I wasn’t ready to answer the question yet so I ignored it.

Monk took his badge out of his pocket and stared at it like it was the spinning top totem that Leonardo DiCaprio kept around in
Inception
to remind him of what was real and what was not.

“What about the poo lady?” Monk asked.

“Ellen Morse. Her store is called Poop. You had dinner with her last night.”

“She really sells crap?” Stottlemeyer asked me.

I nodded. “Stuff like fossilized dinosaur dung and an array of artwork and products made from excrement, like cooking oil made from goat droppings, coffee made from civet poop, and shampoo made from cow patties. She caters to a very wealthy and discerning clientele.”

“And Monk ate with her?” Stottlemeyer said.

“Often,” I said. “He likes her.”

“Maybe I’m the one who’s dreaming.” Stottlemeyer lowered his head and massaged his brow. “Or having a stroke.”

Devlin cleared her throat. “I hate to intrude on this touching reunion, but there’s a corpse in the bathtub and it’s getting ripe.

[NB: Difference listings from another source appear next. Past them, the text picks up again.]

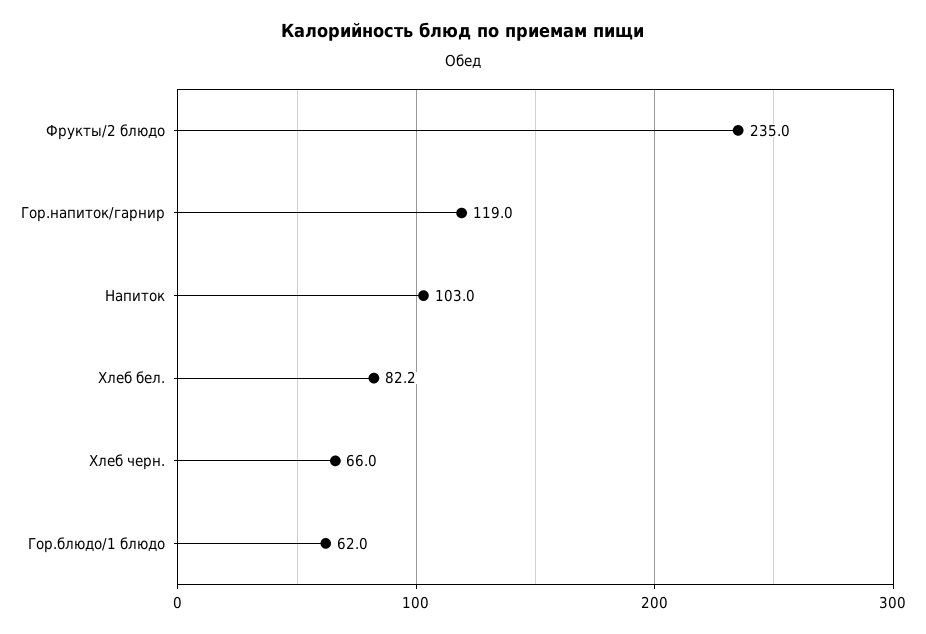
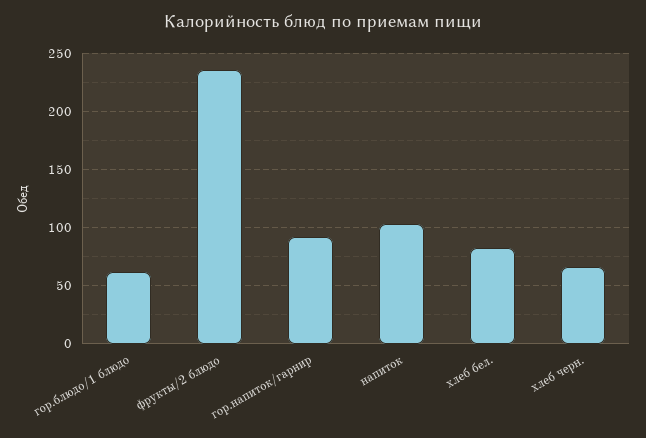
  {
    "Фрукты/2 блюдо": 235,
-   "Гор.напиток/гарнир": 119,
+   "Гор.напиток/гарнир": 90,
    "Напиток": 103,
    "Хлеб бел.": 82.2,
    "Хлеб черн.": 66,
    "Гор.блюдо/1 блюдо": 62
  }

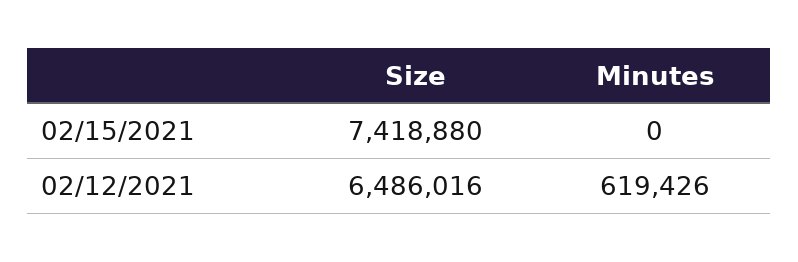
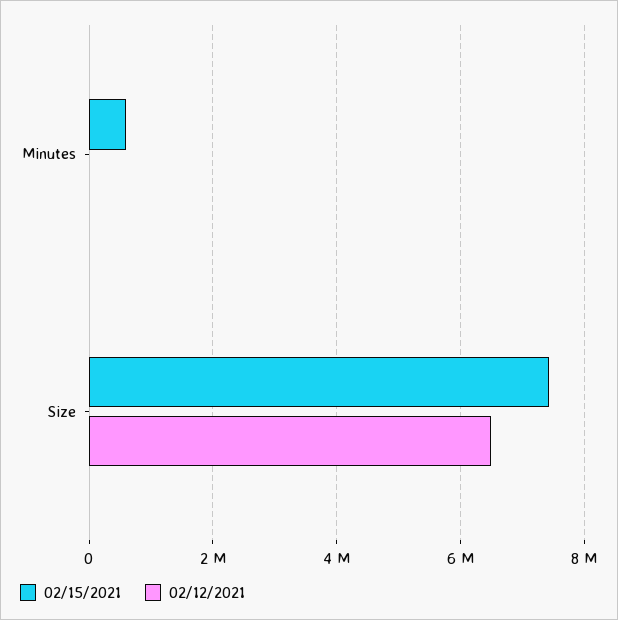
  {
    "02/15/2021": {
      "Size": 7418880,
-     "Minutes": 0
+     "Minutes": 600000
    },
    "02/12/2021": {
      "Size": 6486016,
-     "Minutes": 619426
+     "Minutes": 0
    }
  }

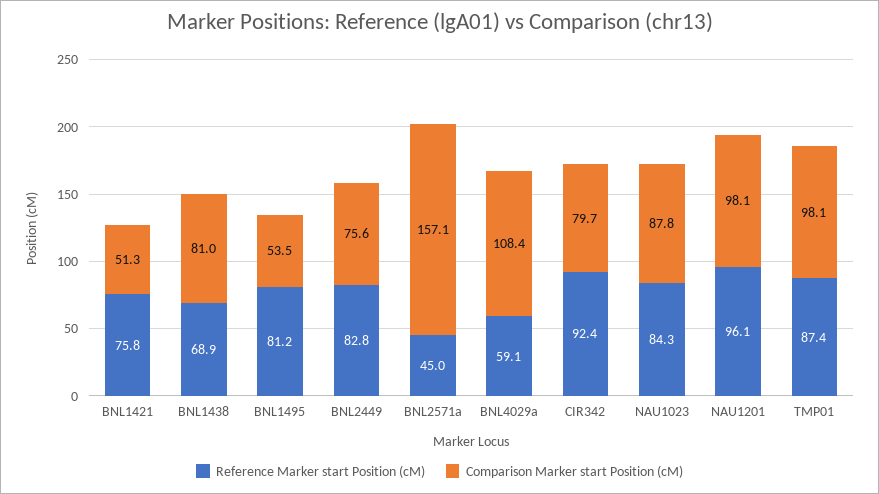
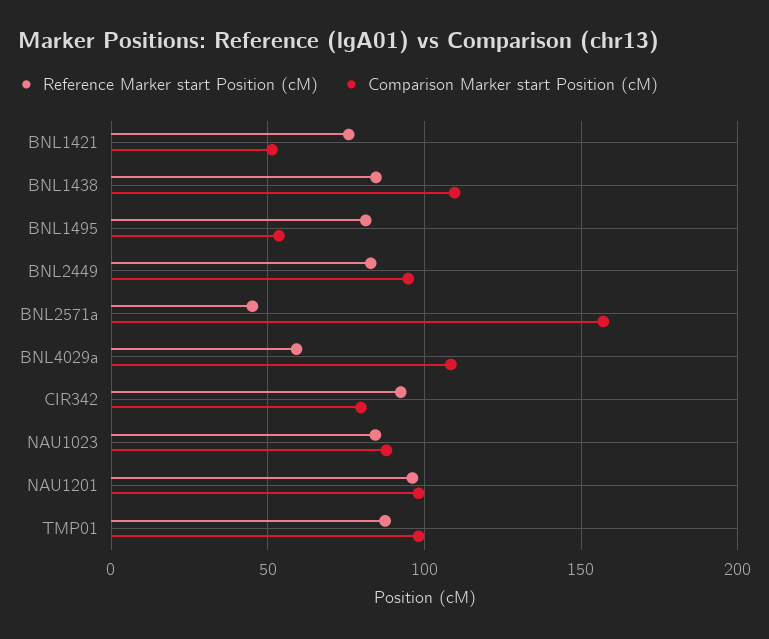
  {
    "Reference Marker start Position (cM)": {
      "BNL1421": 75.8,
-     "BNL1438": 68.9,
+     "BNL1438": 85,
      "BNL1495": 81.2,
      "BNL2449": 82.8,
      "BNL2571a": 45,
      "BNL4029a": 59.1,
      "CIR342": 92.4,
      "NAU1023": 84.3,
      "NAU1201": 96.1,
      "TMP01": 87.4
    },
    "Comparison Marker start Position (cM)": {
      "BNL1421": 51.3,
-     "BNL1438": 81,
+     "BNL1438": 110,
      "BNL1495": 53.5,
-     "BNL2449": 75.6,
+     "BNL2449": 95,
      "BNL2571a": 157.1,
      "BNL4029a": 108.4,
      "CIR342": 79.7,
      "NAU1023": 87.8,
      "NAU1201": 98.1,
      "TMP01": 98.1
    }
  }

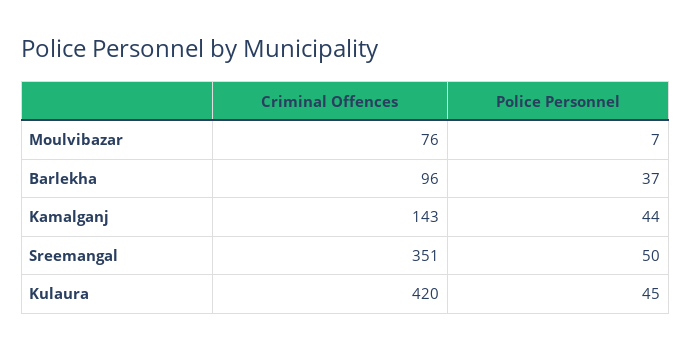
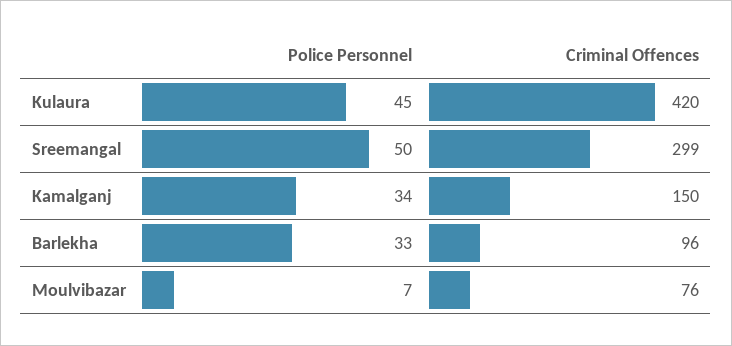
  {
    "Criminal Offences": {
      "Moulvibazar": 76,
      "Barlekha": 96,
-     "Kamalganj": 143,
+     "Kamalganj": 150,
-     "Sreemangal": 351,
+     "Sreemangal": 299,
      "Kulaura": 420
    },
    "Police Personnel": {
      "Moulvibazar": 7,
-     "Barlekha": 37,
+     "Barlekha": 33,
-     "Kamalganj": 44,
+     "Kamalganj": 34,
      "Sreemangal": 50,
      "Kulaura": 45
    }
  }

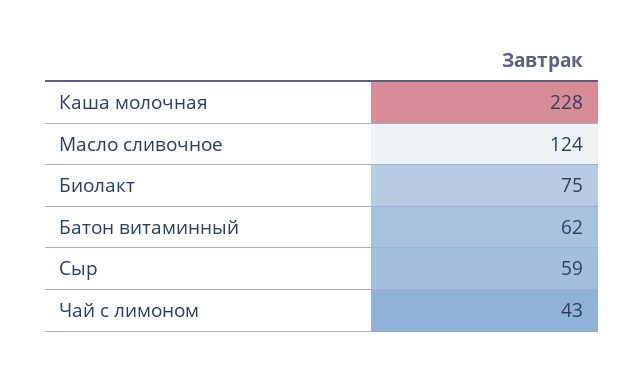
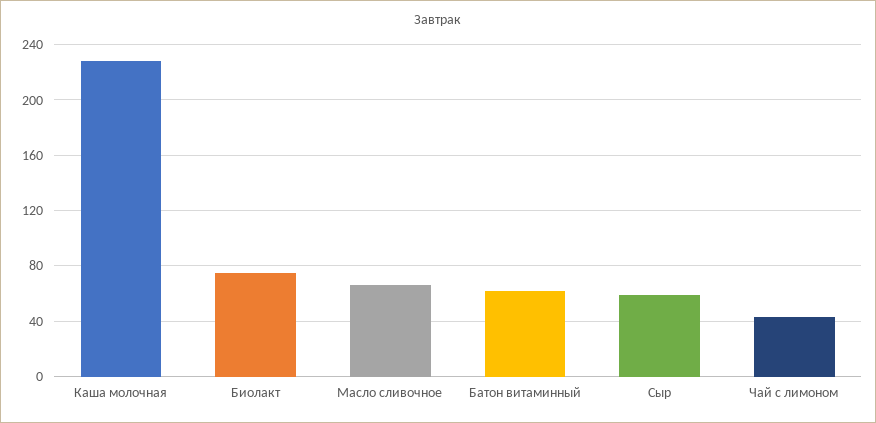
  {
    "Каша молочная": 228,
-   "Масло сливочное": 124,
+   "Масло сливочное": 65,
    "Биолакт": 75,
    "Батон витаминный": 62,
    "Сыр": 59,
    "Чай с лимоном": 43
  }

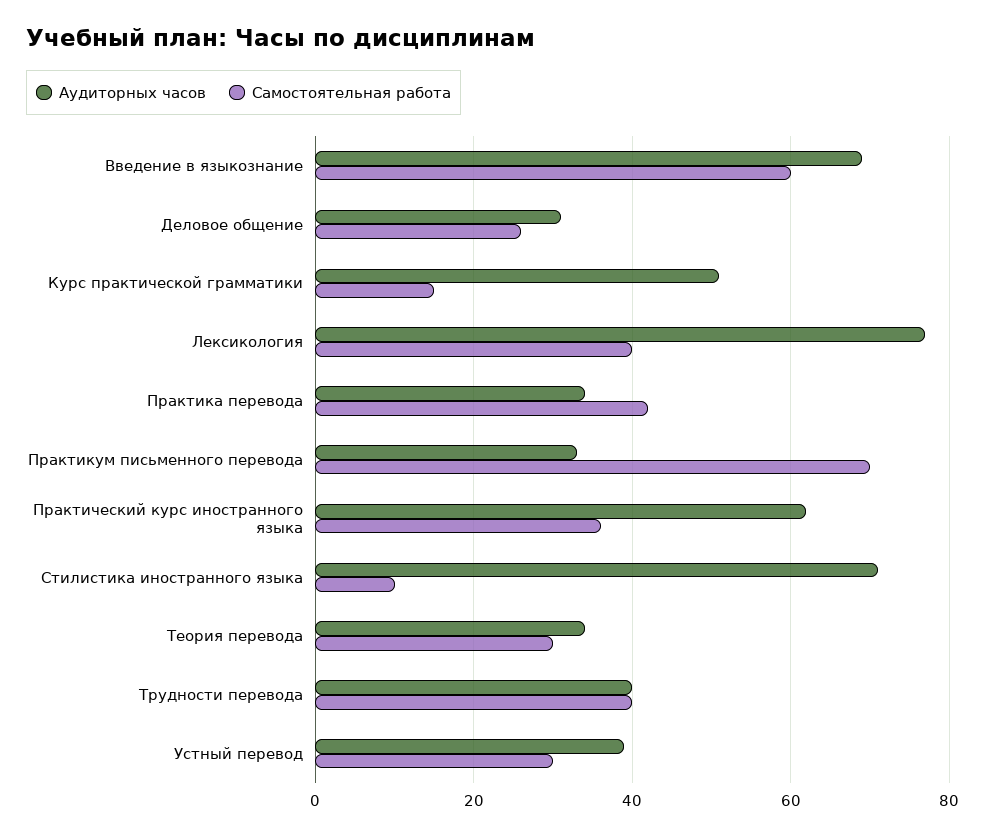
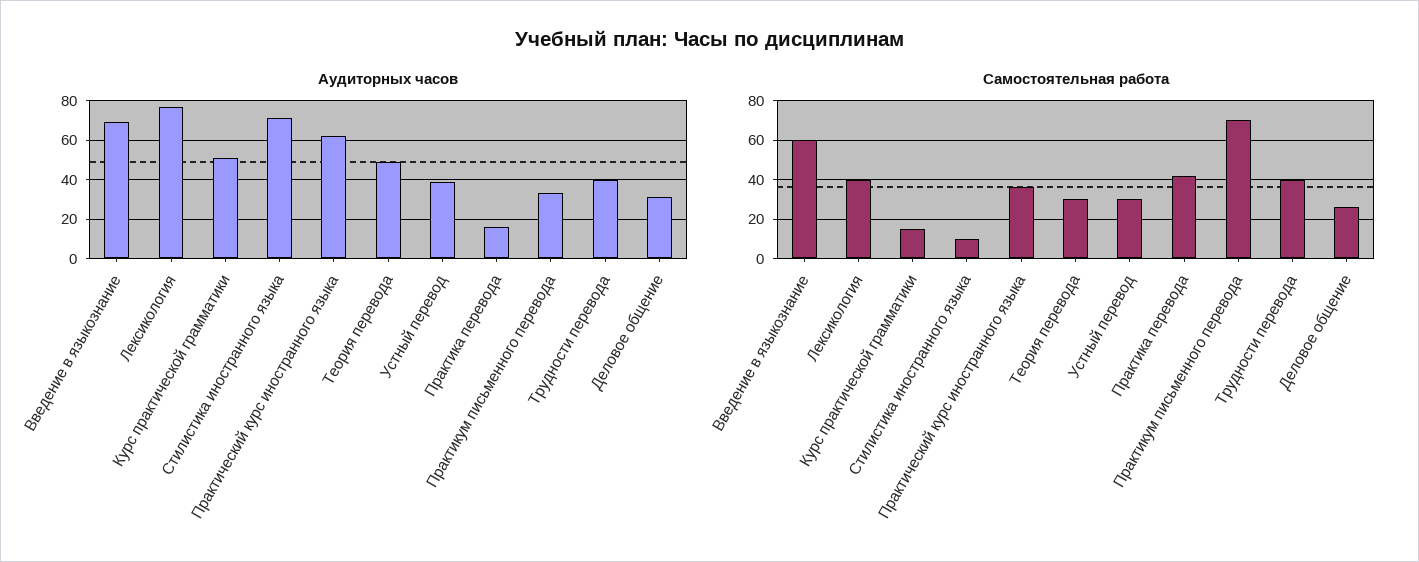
  {
    "Аудиторных часов": {
      "Введение в языкознание": 70,
      "Деловое общение": 30,
      "Курс практической грамматики": 50,
      "Лексикология": 75,
-     "Практика перевода": 35,
+     "Практика перевода": 15,
      "Практикум письменного перевода": 35,
      "Практический курс иностранного языка": 60,
      "Стилистика иностранного языка": 70,
-     "Теория перевода": 35,
+     "Теория перевода": 50,
      "Трудности перевода": 40,
      "Устный перевод": 40
    },
    "Самостоятельная работа": {
      "Введение в языкознание": 60,
      "Деловое общение": 25,
      "Курс практической грамматики": 15,
      "Лексикология": 40,
      "Практика перевода": 40,
      "Практикум письменного перевода": 70,
      "Практический курс иностранного языка": 35,
      "Стилистика иностранного языка": 10,
      "Теория перевода": 30,
      "Трудности перевода": 40,
      "Устный перевод": 30
    }
  }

Maybe we should go inside and start processing the crime scene.”

Monk blinked hard, suddenly alert, like a bloodhound picking up a scent, and pinned Devlin with his gaze.

“You’re not going in Natalie’s house wearing that,” Monk said to her.

“Wearing what?” Devlin said, checking herself out.

“That leather jacket,” Monk said.

Stottlemeyer looked up at him. “I know you’ve never liked the idea of people wearing animal hides or upholstering their furniture with them, but I thought you’d made peace with it a long time ago.”

“That was before Ellen told me how they tan leather,” Monk said. “They soak the hide in a mixture of wood ashes and urine to make it easier to scrape off the fibers and then, in a process called bating, they soak it in a vat of hot dung, gathered from dogs and other carnivores. The dung has an enzyme that breaks down the collagen in the hide and gives it a soft, supple texture. So basically, Lieutenant Devlin, you’re wearing a latrine.”

Devlin groaned with irritation, took off her jacket, and tossed it on the hood of her Firebird. “Happy now?”

“It would be better if you incinerated it.”

“Now
that’s
the Adrian Monk I know.” Stottlemeyer smiled with relief and clapped Monk on the back. “Let’s go solve a murder.”